Cela fait plus de trente ans qu’ils vivent ici et ils ne comprennent toujours pas la culture kanak
« En nous refusant le report de la consultation et le temps de deuil que nous réclamions, l’État montre une fois encore son mépris pour l’identité kanak, s’indigne Laurie Humuni, secrétaire générale du Rassemblement démocratique océanien, une des quatre composantes du FLNKS. Le Sénat coutumier [l’instance qui gère le droit autochtone dans l’archipel, ndlr] a décrété un an de deuil kanak, ce n’est pas anodin. Le deuil est l’un des moments les plus importants de notre culture. La France nous a aidé à créer, dans le cadre des accords, une agence culturelle kanak, une académie des langues kanak… mais on voit bien que cela reste de pure forme pour la France, comme des bonbons qu’on nous distribue pour calmer revendications et tensions. »

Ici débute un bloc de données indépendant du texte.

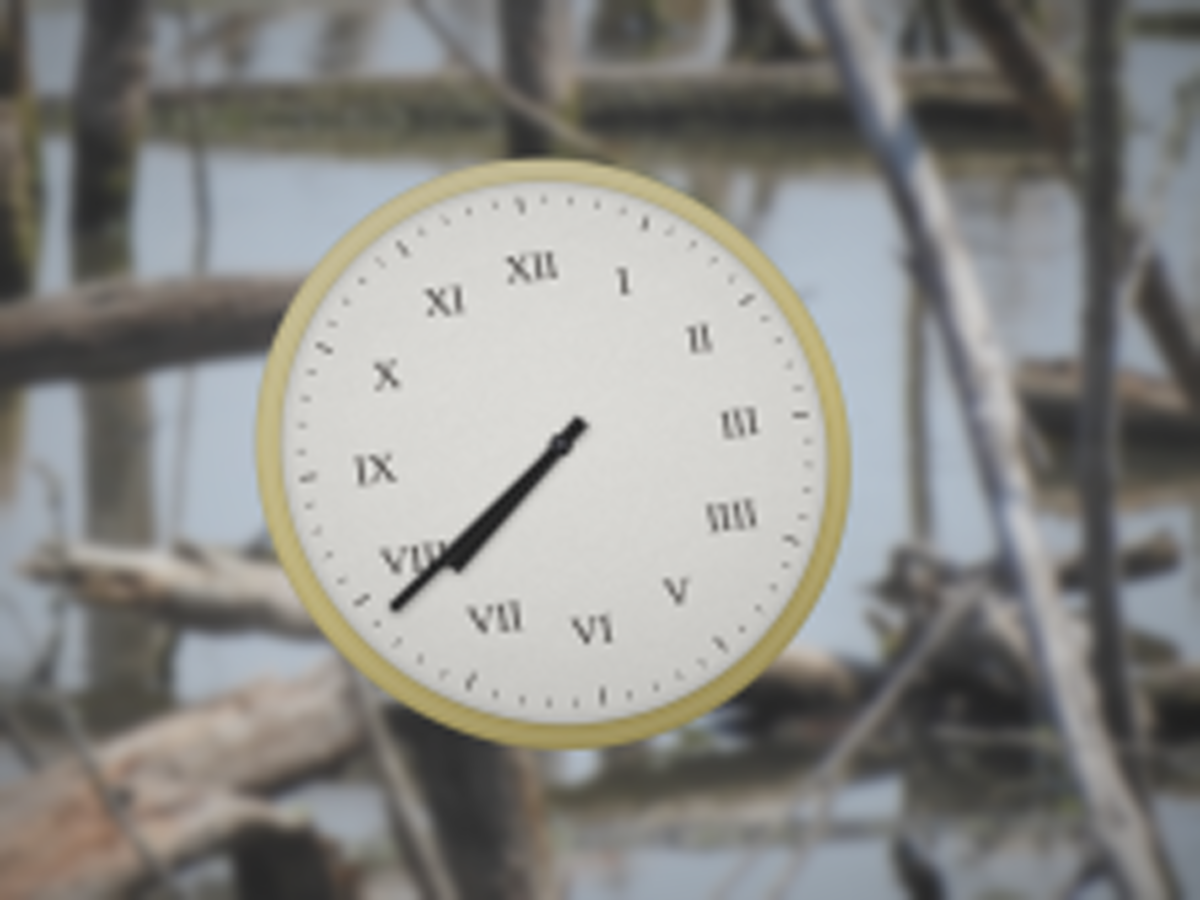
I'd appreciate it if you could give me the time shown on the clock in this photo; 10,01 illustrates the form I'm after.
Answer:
7,39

Laurie Humuni dénonce également le comportement des loyalistes, qui ont salué avec enthousiasme le maintien de la date de la consultation : « Pour certains, cela fait plus de trente ans qu’ils vivent ici et ils ne comprennent toujours pas la culture kanak. Cela ne s’apprend pas à Nouméa : il faut aller dans les tribus, partager avec les gens, vivre leur quotidien. » Un constat que fait également Jone Passa : « Bien des gens qui arrivent ici ne cherchent pas à comprendre qu’ils sont à 17 000 km de la France. Tout tourne autour de leurs représentations. Quand les Kanak évoquent leurs deuils, ils ne perçoivent que ce qu’ils connaissent de ces notions, ils n’entendent pas. Le référendum ne doit leur servir qu’à s’assurer une garantie qu’ils pourront rester ici en bénéficiant des mêmes avantages. »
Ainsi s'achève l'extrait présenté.